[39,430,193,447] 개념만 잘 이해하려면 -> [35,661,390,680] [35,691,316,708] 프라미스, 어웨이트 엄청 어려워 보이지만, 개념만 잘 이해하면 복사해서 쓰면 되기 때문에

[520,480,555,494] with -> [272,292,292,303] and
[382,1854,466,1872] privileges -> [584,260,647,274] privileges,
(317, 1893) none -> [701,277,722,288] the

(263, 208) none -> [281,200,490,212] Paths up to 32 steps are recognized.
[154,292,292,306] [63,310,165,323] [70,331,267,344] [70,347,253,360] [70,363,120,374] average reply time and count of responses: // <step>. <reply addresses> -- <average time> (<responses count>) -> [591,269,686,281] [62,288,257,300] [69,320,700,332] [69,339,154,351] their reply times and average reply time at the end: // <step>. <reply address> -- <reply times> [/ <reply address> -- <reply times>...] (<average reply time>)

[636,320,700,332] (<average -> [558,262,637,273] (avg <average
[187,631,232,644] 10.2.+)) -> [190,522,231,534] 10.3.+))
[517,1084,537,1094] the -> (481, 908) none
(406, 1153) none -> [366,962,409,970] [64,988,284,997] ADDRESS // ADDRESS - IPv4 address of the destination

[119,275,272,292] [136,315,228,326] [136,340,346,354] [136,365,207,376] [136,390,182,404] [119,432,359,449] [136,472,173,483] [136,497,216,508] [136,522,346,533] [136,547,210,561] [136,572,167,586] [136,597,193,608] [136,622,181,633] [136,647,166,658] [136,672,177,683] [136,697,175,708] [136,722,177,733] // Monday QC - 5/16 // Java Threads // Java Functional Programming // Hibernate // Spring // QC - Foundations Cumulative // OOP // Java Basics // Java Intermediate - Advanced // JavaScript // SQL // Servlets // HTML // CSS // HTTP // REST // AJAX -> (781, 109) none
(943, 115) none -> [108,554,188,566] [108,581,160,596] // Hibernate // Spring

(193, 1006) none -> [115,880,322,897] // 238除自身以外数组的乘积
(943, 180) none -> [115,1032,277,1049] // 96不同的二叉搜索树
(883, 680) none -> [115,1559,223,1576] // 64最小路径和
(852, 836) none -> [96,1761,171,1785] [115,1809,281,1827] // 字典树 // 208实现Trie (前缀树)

#####

▸ TASK DIRECTIONS
Repeat all the records without altering a single word.

▸ ANSWER AREA
[39,430,193,447] 개념만 잘 이해하려면 -> [35,661,390,680] [35,691,316,708] 프라미스, 어웨이트 엄청 어려워 보이지만, 개념만 잘 이해하면 복사해서 쓰면 되기 때문에

[520,480,555,494] with -> [272,292,292,303] and
[382,1854,466,1872] privileges -> [584,260,647,274] privileges,
(317, 1893) none -> [701,277,722,288] the

(263, 208) none -> [281,200,490,212] Paths up to 32 steps are recognized.
[154,292,292,306] [63,310,165,323] [70,331,267,344] [70,347,253,360] [70,363,120,374] average reply time and count of responses: // <step>. <reply addresses> -- <average time> (<responses count>) -> [591,269,686,281] [62,288,257,300] [69,320,700,332] [69,339,154,351] their reply times and average reply time at the end: // <step>. <reply address> -- <reply times> [/ <reply address> -- <reply times>...] (<average reply time>)

[636,320,700,332] (<average -> [558,262,637,273] (avg <average
[187,631,232,644] 10.2.+)) -> [190,522,231,534] 10.3.+))
[517,1084,537,1094] the -> (481, 908) none
(406, 1153) none -> [366,962,409,970] [64,988,284,997] ADDRESS // ADDRESS - IPv4 address of the destination

[119,275,272,292] [136,315,228,326] [136,340,346,354] [136,365,207,376] [136,390,182,404] [119,432,359,449] [136,472,173,483] [136,497,216,508] [136,522,346,533] [136,547,210,561] [136,572,167,586] [136,597,193,608] [136,622,181,633] [136,647,166,658] [136,672,177,683] [136,697,175,708] [136,722,177,733] // Monday QC - 5/16 // Java Threads // Java Functional Programming // Hibernate // Spring // QC - Foundations Cumulative // OOP // Java Basics // Java Intermediate - Advanced // JavaScript // SQL // Servlets // HTML // CSS // HTTP // REST // AJAX -> (781, 109) none
(943, 115) none -> [108,554,188,566] [108,581,160,596] // Hibernate // Spring

(193, 1006) none -> [115,880,322,897] // 238除自身以外数组的乘积
(943, 180) none -> [115,1032,277,1049] // 96不同的二叉搜索树
(883, 680) none -> [115,1559,223,1576] // 64最小路径和
(852, 836) none -> [96,1761,171,1785] [115,1809,281,1827] // 字典树 // 208实现Trie (前缀树)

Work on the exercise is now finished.